● **TEXT PROVIDED**:
-------------------------

[Devel] [PATCH RHEL COMMIT] device_cgroup: add device visibility virtualization in CT

Konstantin Khorenko khorenko at virtuozzo.com
Fri Sep 24 14:50:16 MSK 2021


The commit is pushed to "branch-rh9-5.14.vz9.1.x-ovz" and will appear at https://src.openvz.org/scm/ovz/vzkernel.git
after ark-5.14
------>
commit 09cef704f070de63ec1d126a885f9f8e5c5fc7dc
Author: Pavel Tikhomirov <ptikhomirov at virtuozzo.com>
Date:   Fri Sep 24 14:50:16 2021 +0300

    device_cgroup: add device visibility virtualization in CT
    
    For device cgroup(whitelist based case) we hide all devices, which are
    not in a whitelist from processes in these cgroup.
    
     - Cut devices in /proc/partitions and /proc/devices if have no read or
    write permission for them.

-------------------------

● **DATA ROWS**:

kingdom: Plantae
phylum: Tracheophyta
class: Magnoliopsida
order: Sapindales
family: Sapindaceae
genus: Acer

-------------------------

● **YOUR TASKS**:
a – Answer these about the device_cgroup commit message above, one line each:
(i) Which branch was the commit pushed to?
(ii) Who is named as the commit's author?
(iii) Which two /proc files have devices cut when there is no read or write permission for them?
b – Please continue the device_cgroup commit message above, picking up after its last sentence.

● **RESPONSES**:
a –
(i) branch-rh9-5.14.vz9.1.x-ovz
(ii) Pavel Tikhomirov
(iii) /proc/partitions and /proc/devices

b –
    
     - Cut devices in sys_ustat() if have no read permission for them.
    
    Allow mounting device even if no write permission for it, use "M" as
    mount permission same as we do "r"/"w"/"m" for read/write/mknod.
    
    Allow access .allow/.deny to change device permissions for CT root.
    
    Also show stats about devices in CTs in /proc/vz/devperms for backward
    compatibility, vzt-vzctl uses it.
    
    Signed-off-by: Pavel Tikhomirov <ptikhomirov at virtuozzo.com>
    
    +++
    devcgroup: Allow mounting device with no write perm for new mount api
    
    After rebase to RH8.4 we now have alternative code path to mount bdev
    for filesystems which switched to new mount api (e.g. checked it on
    xfs). Without this fix if block device with xfs is available in
    container and has "b major:minor rM" device cgroup allow rule for this
    container, the user inside would still not be able to mount this disk,
    which means "M" would not work.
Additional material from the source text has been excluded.